В первые дни апреля установилась хорошая погода. Весенний ветер старательно слизывал снега, оголяя землю; солнце грело все теплее и теплее. Дружно чирикали воробьи, ребятишки галдели: «Весна пришла, весна пришла!» Да и пора быть теплу: давно миновал сагалган — праздник белого месяца. Значит, конец белым снегам, голубым льдам…

Доржи радовался: пришла долгожданная весна.
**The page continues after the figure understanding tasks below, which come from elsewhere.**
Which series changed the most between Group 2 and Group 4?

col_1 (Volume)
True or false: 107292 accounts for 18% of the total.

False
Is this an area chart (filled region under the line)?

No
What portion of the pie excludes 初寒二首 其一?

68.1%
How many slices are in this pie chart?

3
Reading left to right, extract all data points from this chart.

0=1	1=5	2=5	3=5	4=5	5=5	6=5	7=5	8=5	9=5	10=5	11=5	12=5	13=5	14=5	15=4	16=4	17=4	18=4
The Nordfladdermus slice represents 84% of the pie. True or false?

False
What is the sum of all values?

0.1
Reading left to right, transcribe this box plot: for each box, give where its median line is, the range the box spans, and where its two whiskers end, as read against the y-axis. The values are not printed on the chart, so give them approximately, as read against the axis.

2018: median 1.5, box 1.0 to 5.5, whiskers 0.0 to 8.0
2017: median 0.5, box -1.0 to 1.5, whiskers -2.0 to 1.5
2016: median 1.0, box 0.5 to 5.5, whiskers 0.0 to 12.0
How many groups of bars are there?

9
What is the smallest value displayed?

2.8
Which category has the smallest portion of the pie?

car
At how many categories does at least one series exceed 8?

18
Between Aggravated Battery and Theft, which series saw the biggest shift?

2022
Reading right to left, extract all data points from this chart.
Он хочет передать это чувство друзьям, всем дорогим ему людям.

— Эрдэмтэ-бабай, весна! — окрикнул Доржи проходившего мимо юрты Эрдэмтэ.

Тот остановился, угрюмый, мрачный.

— Да, весна… сена уже давно нет.

— Зачем вам сено? Скоро все зазеленеет. Ух, и хорошо будет!

— Эх, Доржи, Доржи, — вздохнул Эрдэмтэ. — Бедному человеку никогда не бывает хорошо. Зимой трудно, а весной и того хуже. Коровы-то, погляди, как отощали за зиму; чуть ветер или заморозок — свалятся, и не поднимешь…

— Ну, а летом, — уже огорченно спросил Доржи, — разве летом тоже плохо?

— И легом не легче, Доржи. Волнуешься, как бы засуха траву не погубила… А когда приходит пора косить, надо отрабатывать Мархансаю. Свои коровы опять на зиму без сена остаются. Нет, Доржи, всегда тревоги, заботы, горе. — Он с тоской посмотрел на мальчика. — Мал ты еще, Доржи. Вырастешь — и весна перестанет казаться тебе праздником.

Ночью выпал легкий пушистый снег. Это никого не встревожило. Весенний снег — однодневный гость. В эту пору случается, что утром бывает холодно, как зимой, днем по-летнему' тепло, а вечером свежо, как осенью. «Пусть хорошенько намокнет земля, дружнее и раньше взойдут травы».

Но на следующий день опять выпал снег. На этот раз утром приморозило, и снег не растаял. Голодная, озябшая скотина подняла рев. Горы окутал густой молочный туман. На небе негреющее солнце — красное, как начищенный медный чайник. Кажется, что снег и холод льются из этого чайника…

Те семьи, у которых есть еще сено, не выгнали скотину в степь. У кого же сена мало, дали слабым коровам и овцам по клочку, а остальной скот погнали пастись в кусты, по руслам Ичетуя и Джиды.

Погнал скот и Мархансай, хотя сена у него вдосталь. «Пусть, — прогнусавил он, — скотина сама кормится. Не так уж холодно, а ветоши в степи много». Его одномастные темные коровы растянулись вереницей до подножия Сарабды, спустились в низины Намактуя.

Жалме трудно одной управиться со стадом. Солнце еще высоко, а девушка совсем обессилела. Сесть бы, спрятаться за большим камнем от этого леденящего ветра. Но садиться нельзя. И Жалма, спотыкаясь и прихрамывая, пытается догнать упрямую черную корову. А та не слушается окрика, то подпускает Жалму, то убегает, щипля на ходу торчащие из-под снега высокие травинки.